When user specifies a domain, execute:

  1. Search: "[domain] UX best practices 2026"
  2. Search: "[leader company] [flow type] UX"
  3. Search: "[leader company] app review UX" site:mobbin.com OR site:pageflows.com
  4. Search: "[domain] onboarding flow examples"

What to Report

After searching, provide:

  • Pattern examples: Screenshots/flows from 2-3 industry leaders
  • Key patterns identified: What they do well (with specifics)
  • Applicable to your flow: How to adapt patterns
  • Differentiation opportunity: Where you could improve on leaders

Example Output Format

DOMAIN: Fintech (Money Transfer)
BENCHMARKED: Wise, Revolut

WISE PATTERNS:
- Upfront fee transparency (shows exact fee before recipient input)
- Mid-transfer rate lock (shows countdown timer)
- Delivery time estimate per payment method
- Recipient validation (bank account check before send)

REVOLUT PATTERNS:
- Instant send to Revolut users (P2P first)
- Currency conversion preview with rate comparison
- Scheduled/recurring transfers prominent

APPLY TO YOUR FLOW:
1. Add fee transparency at step 1 (not step 3)
2. Show delivery estimate per payment rail
3. Consider rate lock feature for FX transfers

DIFFERENTIATION OPPORTUNITY:
- Neither shows historical rate chart—add "is now a good time?" context

Trend Awareness Protocol

IMPORTANT: When users ask recommendation questions about UX research, you MUST use WebSearch to check current trends before answering.

Tool/Trend Triggers

  • "What's the best UX research tool for [use case]?"
  • "What should I use for [usability testing/surveys/analytics]?"
  • "What's the latest in UX research?"
  • "Current best practices for [user interviews/A/B testing/accessibility]?"
  • "Is [research method] still relevant in 2026?"
  • "What research tools should I use?"
  • "Best approach for [remote research/unmoderated testing]?"

Tool/Trend Searches

  1. Search: "UX research trends 2026"
  2. Search: "UX research tools best practices 2026"
  3. Search: "[Maze/Hotjar/UserTesting] comparison 2026"
  4. Search: "AI in UX research 2026"

Tool/Trend Report Format

After searching, provide:

  • Current landscape: What research methods/tools are popular NOW
  • Emerging trends: New techniques or tools gaining traction
  • Deprecated/declining: Methods that are losing effectiveness
  • Recommendation: Based on fresh data and current practices

Example Topics (verify with fresh search)

  • AI-powered research tools (Maze AI, Looppanel)
  • Unmoderated testing platforms evolution
  • Voice of Customer (VoC) platforms
  • Analytics and behavioral tools (Hotjar, FullStory)
  • Accessibility testing tools and standards
  • Research repository and insight management

Templates


Evaluative Research Loop

For prototype-parity polishing (fast iteration when product is "almost ideal"), see references/evaluative-research-loop.md.

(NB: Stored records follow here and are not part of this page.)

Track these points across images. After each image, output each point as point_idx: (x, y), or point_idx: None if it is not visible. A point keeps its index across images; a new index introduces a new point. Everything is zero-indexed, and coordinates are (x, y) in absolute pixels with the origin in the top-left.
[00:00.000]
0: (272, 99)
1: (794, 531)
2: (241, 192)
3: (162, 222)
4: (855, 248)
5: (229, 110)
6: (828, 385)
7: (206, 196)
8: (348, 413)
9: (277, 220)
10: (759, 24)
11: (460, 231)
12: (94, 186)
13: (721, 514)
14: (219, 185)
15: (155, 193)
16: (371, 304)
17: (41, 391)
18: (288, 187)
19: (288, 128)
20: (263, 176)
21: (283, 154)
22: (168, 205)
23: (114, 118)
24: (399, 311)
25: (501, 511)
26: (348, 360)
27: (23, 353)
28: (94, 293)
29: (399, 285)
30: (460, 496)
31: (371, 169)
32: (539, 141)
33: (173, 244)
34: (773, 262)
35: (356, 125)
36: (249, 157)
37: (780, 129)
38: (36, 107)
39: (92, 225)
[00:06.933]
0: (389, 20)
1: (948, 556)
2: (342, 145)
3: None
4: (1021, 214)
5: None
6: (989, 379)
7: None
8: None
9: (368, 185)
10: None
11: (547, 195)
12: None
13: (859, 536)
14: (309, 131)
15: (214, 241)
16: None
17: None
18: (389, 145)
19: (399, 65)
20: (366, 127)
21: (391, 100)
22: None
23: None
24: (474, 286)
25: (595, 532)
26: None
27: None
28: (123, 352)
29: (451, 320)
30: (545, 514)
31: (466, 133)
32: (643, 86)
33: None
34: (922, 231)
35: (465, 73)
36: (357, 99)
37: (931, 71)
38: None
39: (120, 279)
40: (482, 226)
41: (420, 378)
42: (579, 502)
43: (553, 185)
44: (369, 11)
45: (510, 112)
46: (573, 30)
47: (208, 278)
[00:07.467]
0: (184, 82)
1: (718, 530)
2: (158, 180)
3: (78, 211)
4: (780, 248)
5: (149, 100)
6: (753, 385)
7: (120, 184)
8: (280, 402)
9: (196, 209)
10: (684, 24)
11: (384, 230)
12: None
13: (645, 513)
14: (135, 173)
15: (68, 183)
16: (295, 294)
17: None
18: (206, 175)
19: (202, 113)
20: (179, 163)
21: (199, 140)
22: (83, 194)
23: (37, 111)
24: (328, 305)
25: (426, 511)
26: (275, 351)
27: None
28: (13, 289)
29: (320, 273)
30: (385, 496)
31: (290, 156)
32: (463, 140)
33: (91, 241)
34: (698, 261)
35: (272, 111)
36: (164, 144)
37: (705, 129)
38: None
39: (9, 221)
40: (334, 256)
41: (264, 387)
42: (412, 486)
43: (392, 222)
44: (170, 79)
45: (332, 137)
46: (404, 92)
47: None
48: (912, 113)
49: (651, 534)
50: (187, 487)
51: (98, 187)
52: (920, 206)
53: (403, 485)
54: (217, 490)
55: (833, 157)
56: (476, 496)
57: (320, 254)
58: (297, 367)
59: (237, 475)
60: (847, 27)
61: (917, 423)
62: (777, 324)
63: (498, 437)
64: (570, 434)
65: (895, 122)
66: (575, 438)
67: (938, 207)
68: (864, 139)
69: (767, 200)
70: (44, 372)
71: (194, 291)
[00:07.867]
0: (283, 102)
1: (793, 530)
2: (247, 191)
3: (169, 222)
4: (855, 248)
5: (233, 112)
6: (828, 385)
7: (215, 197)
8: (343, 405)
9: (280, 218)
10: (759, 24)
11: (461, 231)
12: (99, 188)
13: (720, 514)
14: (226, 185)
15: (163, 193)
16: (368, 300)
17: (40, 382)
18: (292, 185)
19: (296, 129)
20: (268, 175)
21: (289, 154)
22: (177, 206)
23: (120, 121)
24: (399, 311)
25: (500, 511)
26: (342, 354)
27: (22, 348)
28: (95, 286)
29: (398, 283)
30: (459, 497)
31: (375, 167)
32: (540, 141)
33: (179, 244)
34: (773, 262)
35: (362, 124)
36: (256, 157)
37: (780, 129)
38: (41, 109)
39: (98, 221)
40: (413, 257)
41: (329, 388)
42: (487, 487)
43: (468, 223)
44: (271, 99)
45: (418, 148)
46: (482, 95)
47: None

Covers: two-surface audit, drift classification (layout/density/control/content/state), friction-based prioritization, banner/loading guardrails, localization-readiness checks, and fast iteration cadence.

Fact-Checking

  • Use web search/web fetch to verify current external facts, versions, pricing, deadlines, regulations, or platform behavior before final answers.
  • Prefer primary sources; report source links and dates for volatile information.
  • If web access is unavailable, state the limitation and mark guidance as unverified.